Problem statement. Scan the entries below, and for each line that includes the word "free", make a copy.

Given records.

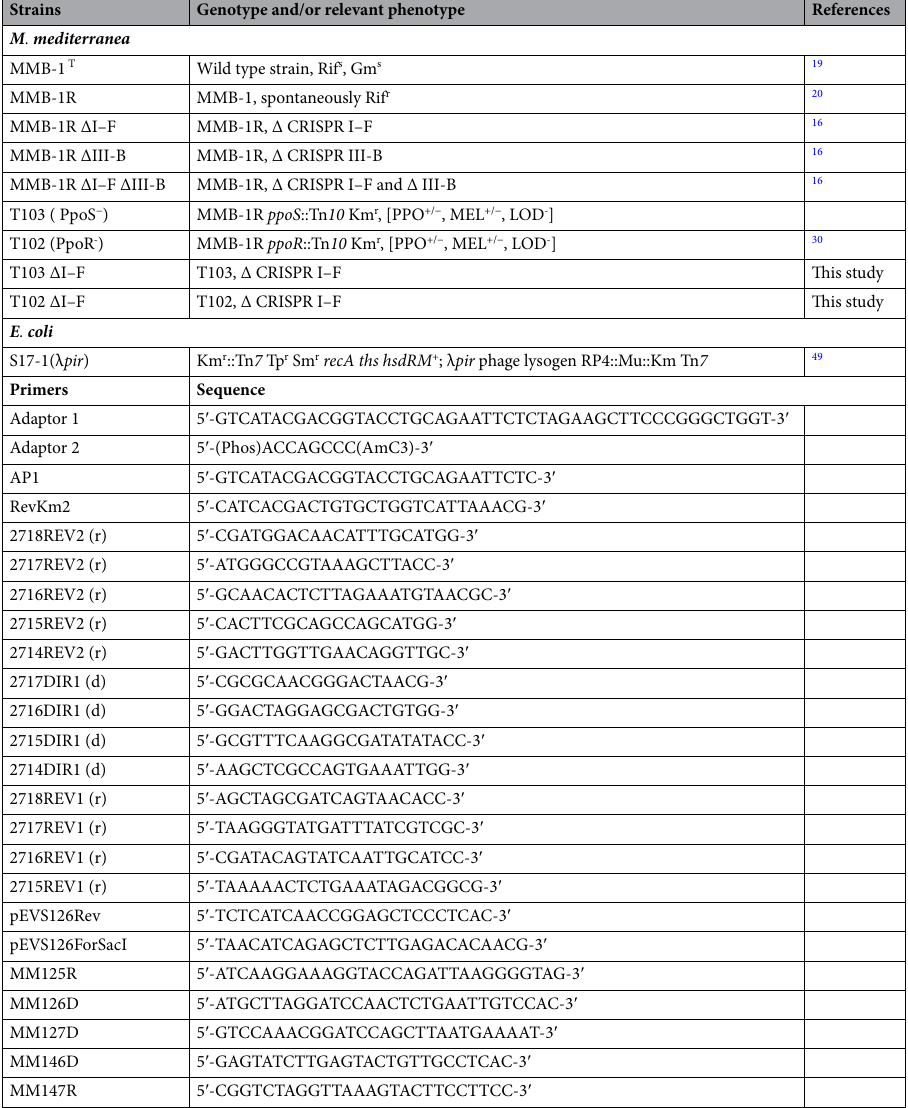
Table 1. Strains, plasmids and primers used in this study. The phenotypes described for the strains inside the brackets mean: PPO +/− (decrease of all PPO activities), MEL +/− (decrease of melanin synthesis), LOD- (loss of lysine oxidase activity). Primers are marked with (d) meaning direct if they hybridize with the template strand, or (r) from reverse if they hybridize with the coding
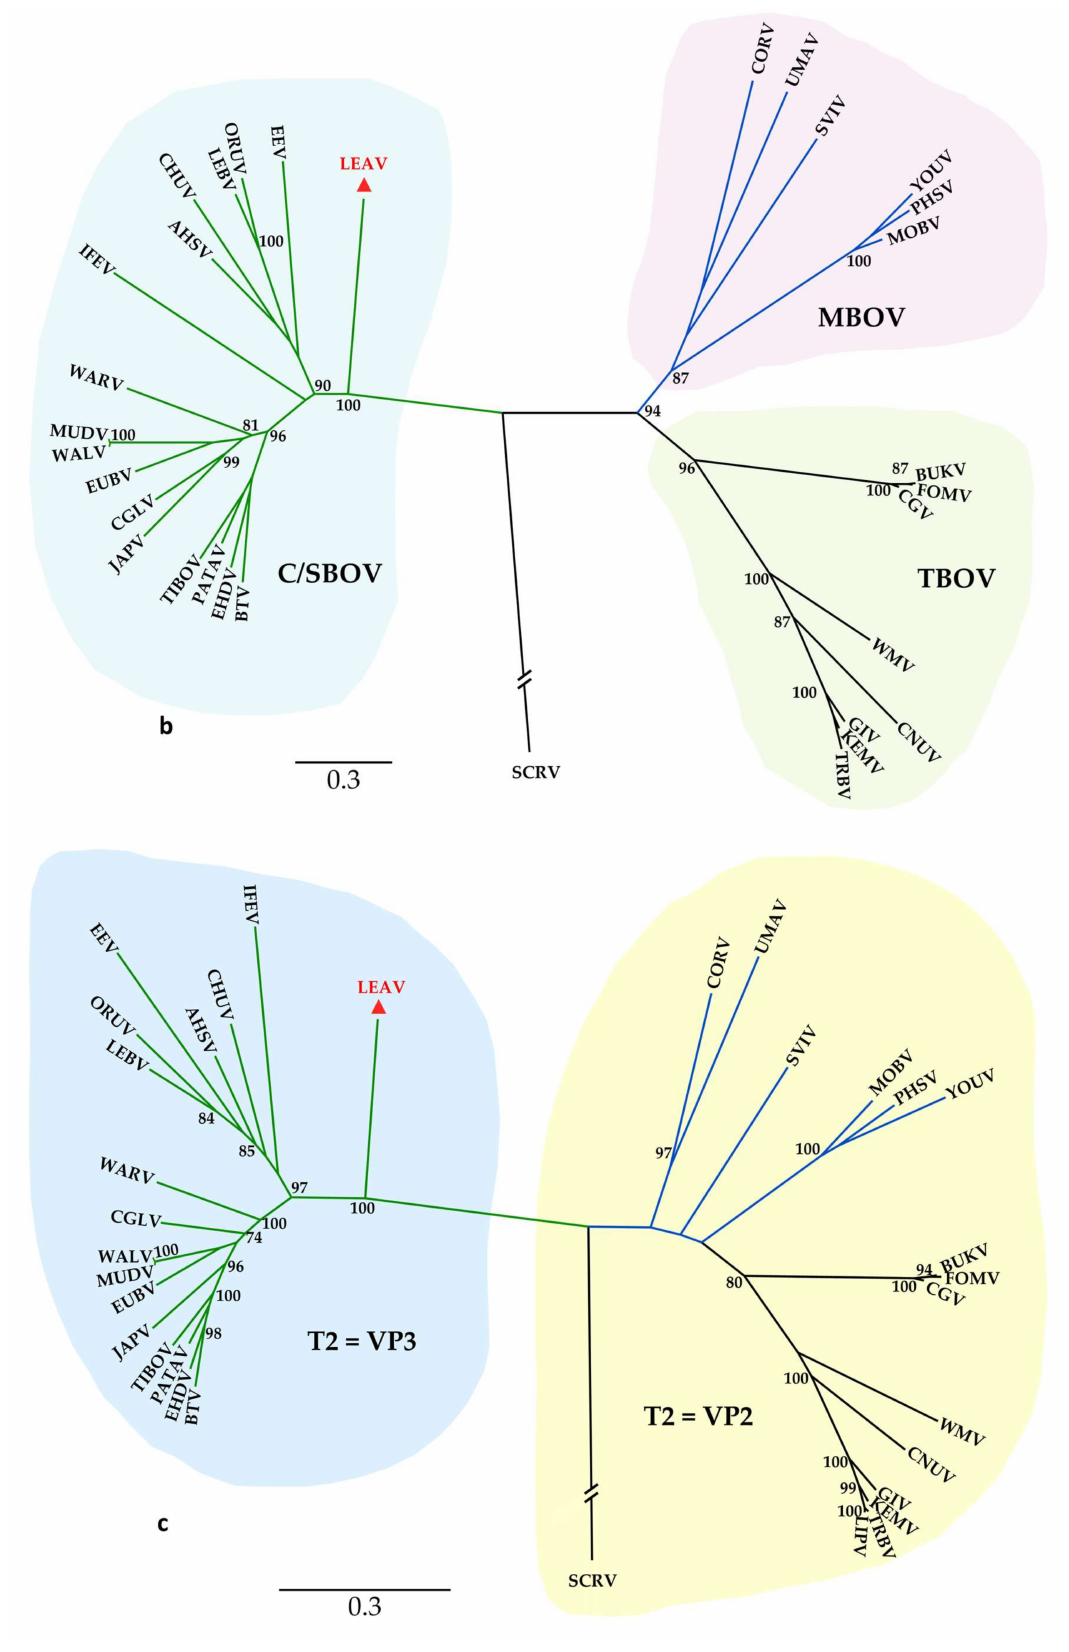
Figure 2. Maximum likelihood phylogeny of the VP1 ( a ), T13 (VP7) ( b ) and T2 ( c ) orbivirus proteins constructed using maximum likelihood inference and 100 bootstrap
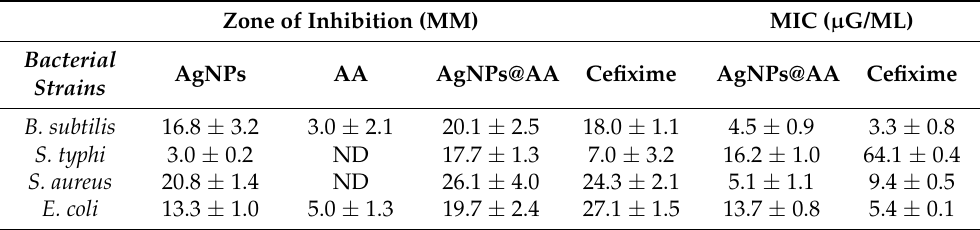
Table 1. Antimicrobial activities of AgNPs against clinically isolated bacterial strains. Zone of Inhibition (MM) MIC ( µ G/ML) Bacterial Strains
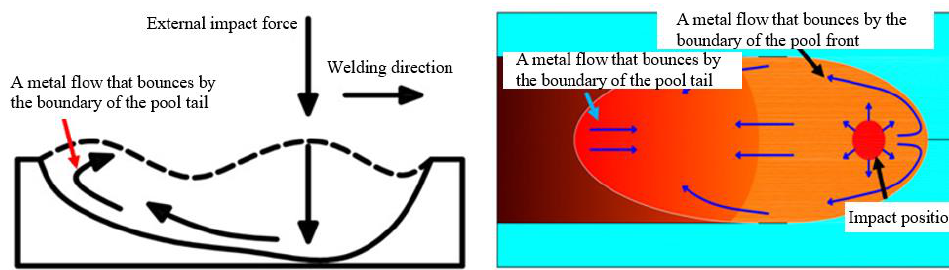
Figure 19. Schematic diagram of welding pool flow behavior.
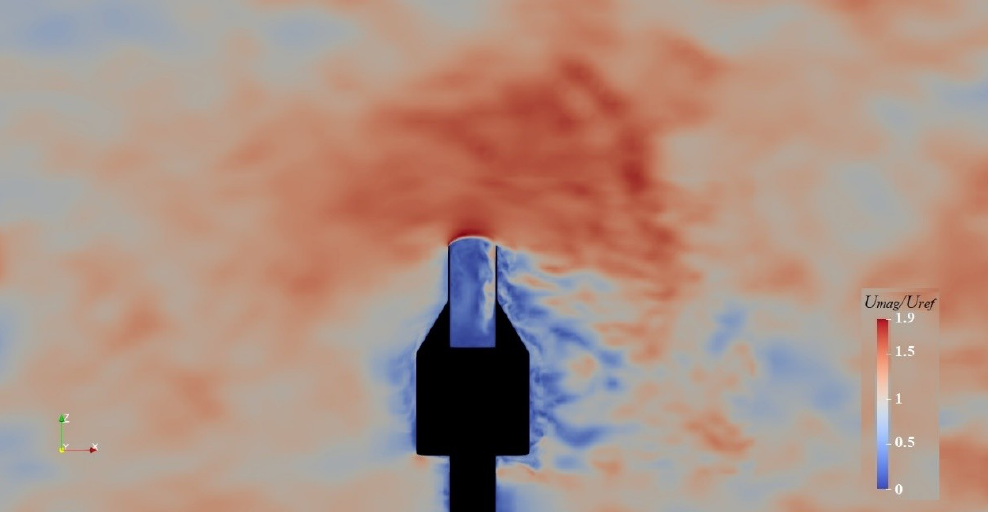
Figure 7. Normalized magnitude ( U mag /U ref ) of the instantaneous flow velocity in the vertical plane ( x , z ) at y / D = 0 for the turbulent free-stream conditions.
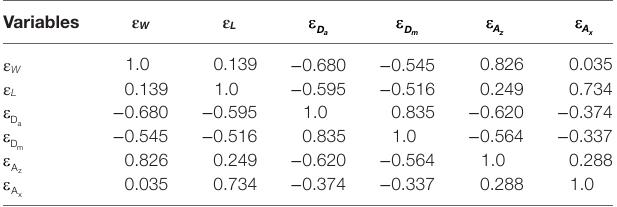
TaBle 2 | Linear correlation coefficients of regression residuals of the scaling relationships for the six earthquake source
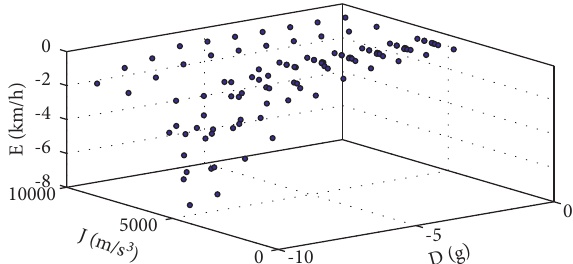
Figure 12: Velocity variation error-mean absolute acceleration slope-discrimination threshold relationship diagram.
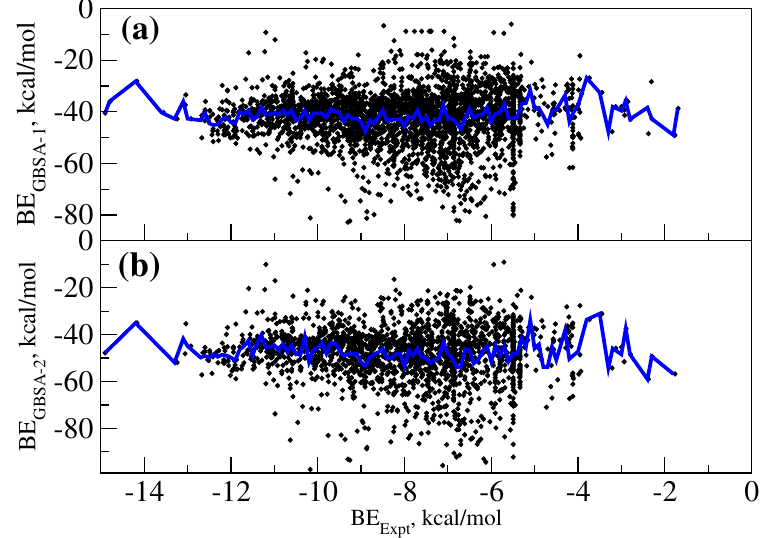
Figure 4. ( a ) Comparing the experimental binding free energies and MM-GBSA-based predicted free energies for various MAO-B ligand complexes. ( b ) Comparing the experimental and autodock-based predicted binding free energies. The black spots represent different data points of the scatter diagram of experimental and predicted binding free energies. The plot in blue color shows F(BE expt ) as a function of experimental binding free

Answer to this exercise.
Figure 7. Normalized magnitude ( U mag /U ref ) of the instantaneous flow velocity in the vertical plane ( x , z ) at y / D = 0 for the turbulent free-stream conditions.
Figure 4. ( a ) Comparing the experimental binding free energies and MM-GBSA-based predicted free energies for various MAO-B ligand complexes. ( b ) Comparing the experimental and autodock-based predicted binding free energies. The black spots represent different data points of the scatter diagram of experimental and predicted binding free energies. The plot in blue color shows F(BE expt ) as a function of experimental binding free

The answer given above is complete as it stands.